What to produce - Could you filter the listing for lines with the word "other" and return them?

Dataset entries -
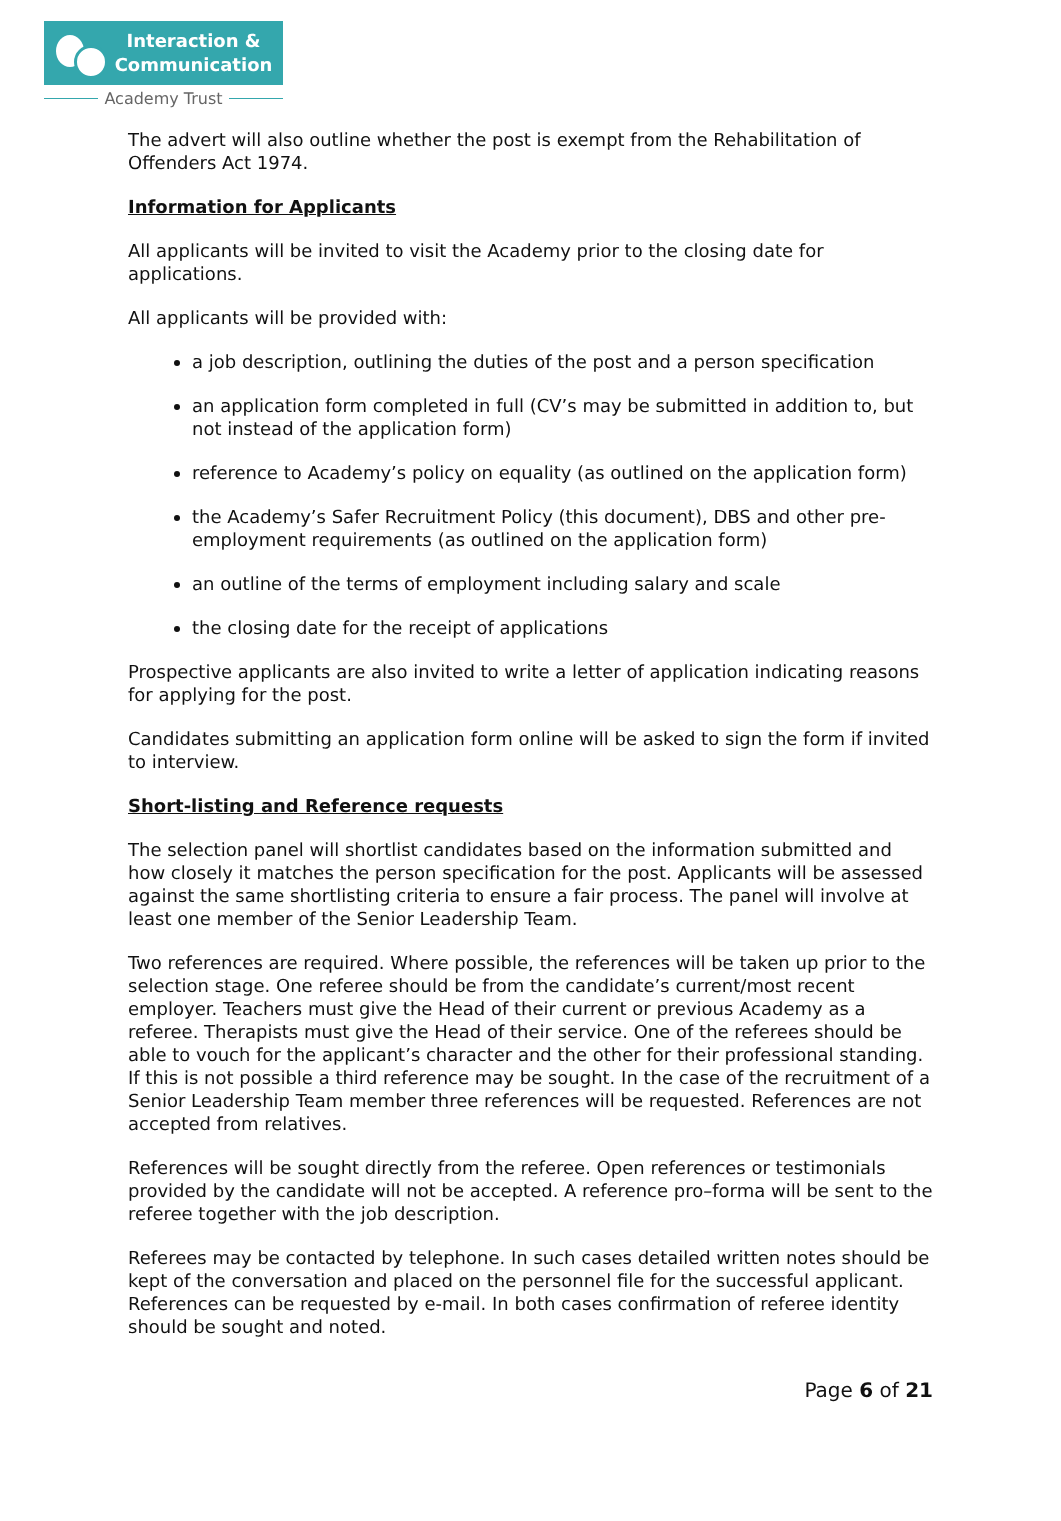Interaction &
Communication
Academy Trust
The advert will also outline whether the post is exempt from the Rehabilitation of Offenders Act 1974.
Information for Applicants
All applicants will be invited to visit the Academy prior to the closing date for applications.
All applicants will be provided with:
a job description, outlining the duties of the post and a person specification
an application form completed in full (CV’s may be submitted in addition to, but not instead of the application form)
reference to Academy’s policy on equality (as outlined on the application form)
the Academy’s Safer Recruitment Policy (this document), DBS and other pre-employment requirements (as outlined on the application form)
an outline of the terms of employment including salary and scale
the closing date for the receipt of applications
Prospective applicants are also invited to write a letter of application indicating reasons for applying for the post.
Candidates submitting an application form online will be asked to sign the form if invited to interview.
Short-listing and Reference requests
The selection panel will shortlist candidates based on the information submitted and how closely it matches the person specification for the post. Applicants will be assessed against the same shortlisting criteria to ensure a fair process. The panel will involve at least one member of the Senior Leadership Team.
Two references are required. Where possible, the references will be taken up prior to the selection stage. One referee should be from the candidate’s current/most recent employer. Teachers must give the Head of their current or previous Academy as a referee. Therapists must give the Head of their service. One of the referees should be able to vouch for the applicant’s character and the other for their professional standing. If this is not possible a third reference may be sought. In the case of the recruitment of a Senior Leadership Team member three references will be requested. References are not accepted from relatives.
References will be sought directly from the referee. Open references or testimonials provided by the candidate will not be accepted. A reference pro–forma will be sent to the referee together with the job description.
Referees may be contacted by telephone. In such cases detailed written notes should be kept of the conversation and placed on the personnel file for the successful applicant. References can be requested by e-mail. In both cases confirmation of referee identity should be sought and noted.
Page 6 of 21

Result for this task -
the Academy’s Safer Recruitment Policy (this document), DBS and other pre-employment requirements (as outlined on the application form)
Two references are required. Where possible, the references will be taken up prior to the selection stage. One referee should be from the candidate’s current/most recent employer. Teachers must give the Head of their current or previous Academy as a referee. Therapists must give the Head of their service. One of the referees should be able to vouch for the applicant’s character and the other for their professional standing. If this is not possible a third reference may be sought. In the case of the recruitment of a Senior Leadership Team member three references will be requested. References are not accepted from relatives.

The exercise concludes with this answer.